This ends our tour through the inverse modeling world of lung mechanics, but it is only the tour that has ended. The inverse modeling world itself is limitless in extent, and its known borders continue to be extended by the synergistic forces of advancing experimental methods and increasing computational power. Nevertheless, the landscape we have covered in this book already exhibits widely varying terrain, and so it is easy to lose sight of the fact that all the different regions of this landscape are part of a single inverse modeling world. A brief overview will help bring it all together.

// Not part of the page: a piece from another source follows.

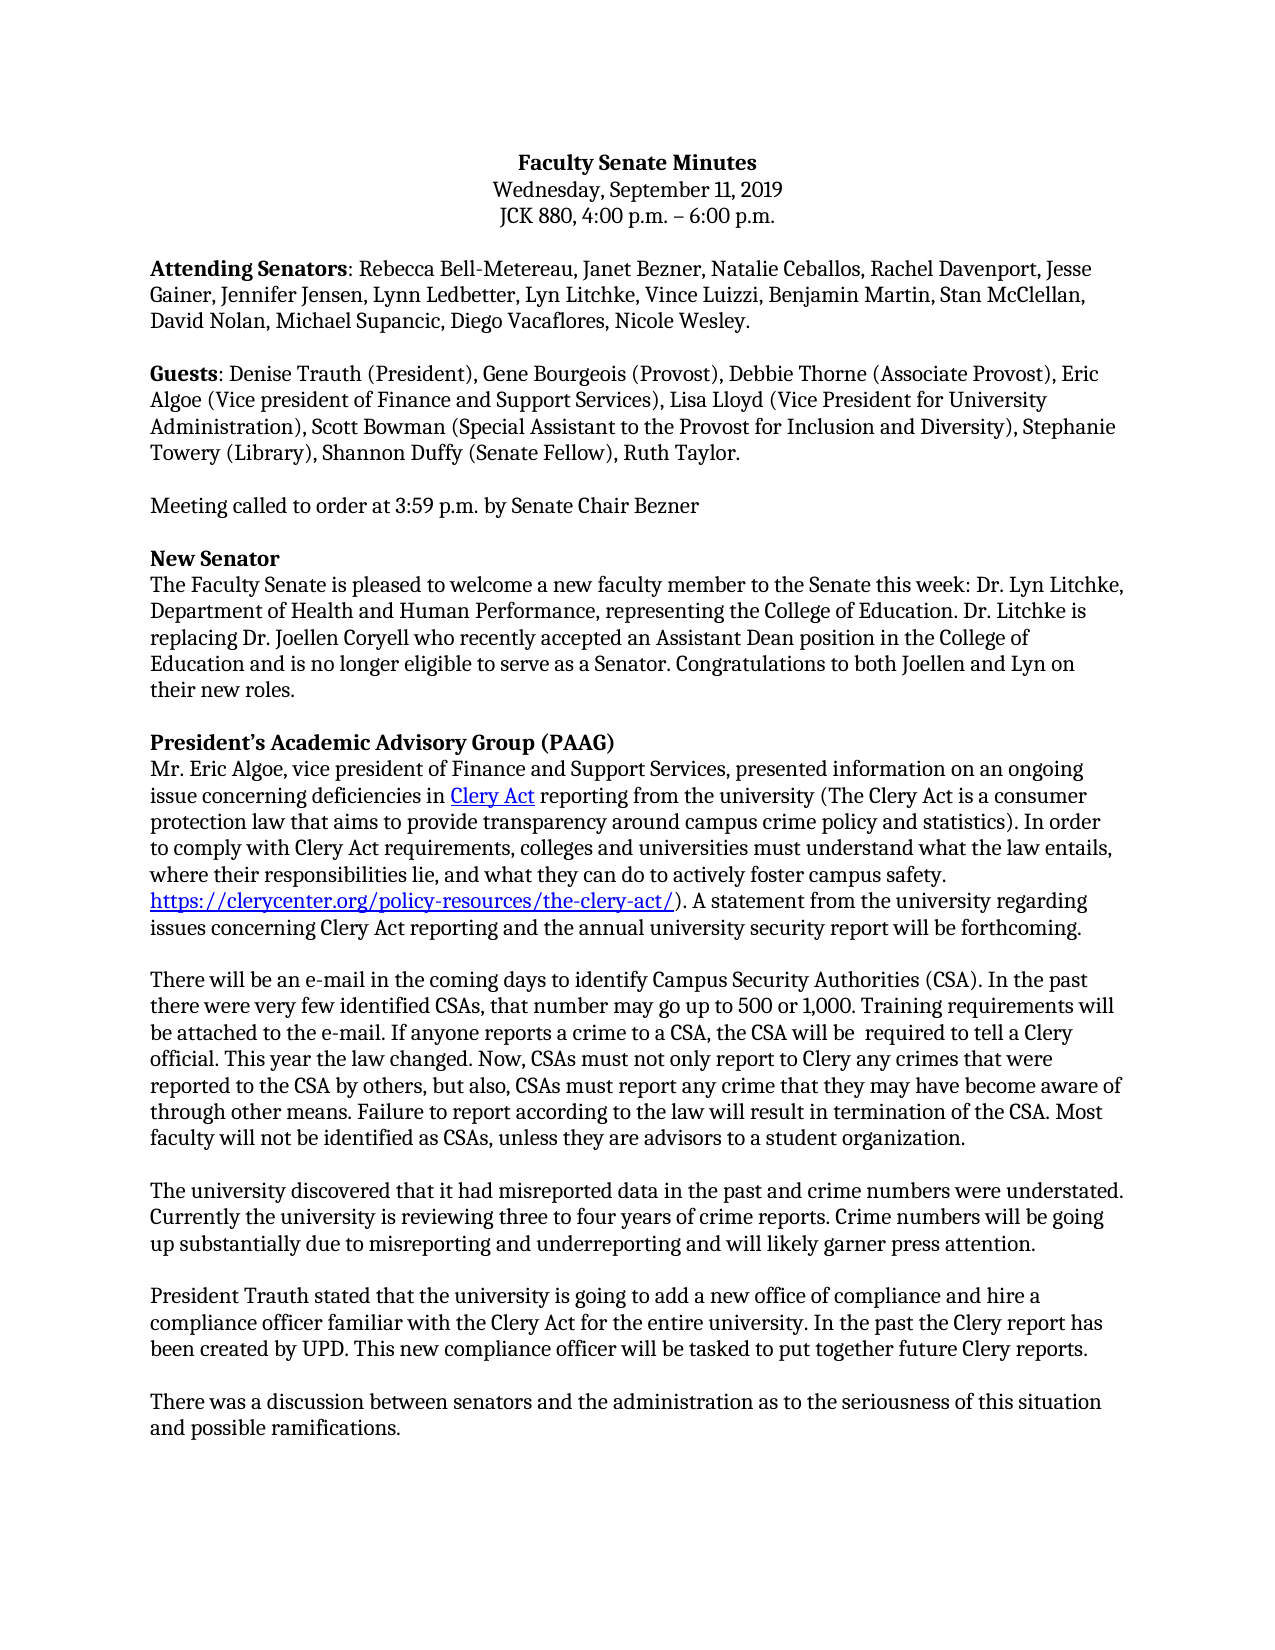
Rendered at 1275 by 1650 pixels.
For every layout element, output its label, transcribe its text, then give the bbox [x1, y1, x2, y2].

We began by pointing out in Chapter 1 that inverse models of lung mechanics can be usefully grouped into a hierarchy of increasing complexity (Fig. 1.6). The first level of complexity is represented by the single-compartment linear model, consisting of an elastic tissue compartment served by a single flow-resistive airway (Fig. 12.1). This model, which comprises the standard conception of lung mechanics, was explored in Chapter 3 and is characterized by the two parameters lung resistance (RL) and lung elastance (EL). Evaluation of RL and EL can be achieved by applying multiple linear regression to measurements of the independent variables volume (V) and flow () together with the dependent variable transpulmonary pressure (Ptp). Confidence intervals about the estimated values of RL and EL can be determined according to classical regression theory under the assumptions that the noise in the data arises only in Ptp and that this noise is random, uncorrelated, and normally distributed.